FuncTracker is a system for discovering relationships between malware based on shared code. These relationships are determined based on shared semantics hash in order to efficiently handle today's very large scale of malware: millions of malware and terabytes of data.

Malware (worms, trojans, spyware, etc.) is metamorphic if it changes as it propagates. We are seeking to understand the theoretical basis of metamorphic malware, and the possibilities and limitations for catching them.

We have created a simple Perl-based package for computing the Normalized Compression Distance between two arbitrary files. A program also is available to create a CLUTO-compatible similarity matrix from a list of files.

Developed as part of an undergraduate project by Corey Fournier, the Dynamic Unpacker executes packed programs in a virtual environment and writes the in-memory image of the executable to disk after the program has unpacked itself.

DOC is a static analysis suite that detects obfuscations in executables, particularly procedure call and call-return obfuscations. It uses abstract interpretation (AI) to find instances where explicit call or call-return instructions are not used. A prototype is implemented as an Eclipse plugin for browsing X86 executables.

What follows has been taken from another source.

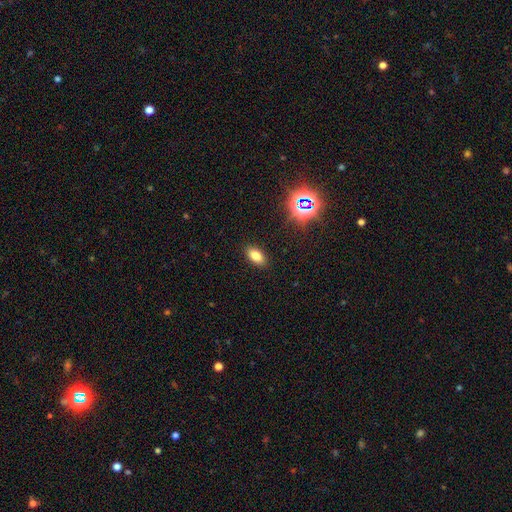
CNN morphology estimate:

The C-Right project aims to develop tools to help find and evaluate overlaps and similarities in software, to develop quantitative, repeatable, and testable analyses in this area, and to advance techniques for visualizing and documenting the outcomes so that they are readily understood by legal expert and layman alike.

New malware, for the most part, is constructed from old malware. How has malware evolved to date, and what principles guide future evolution and its characteristics? Can we effectively reconstruct malware evolution histories and family trees, and classify and relate different instances of malware? Our malware evolution project examines these questions.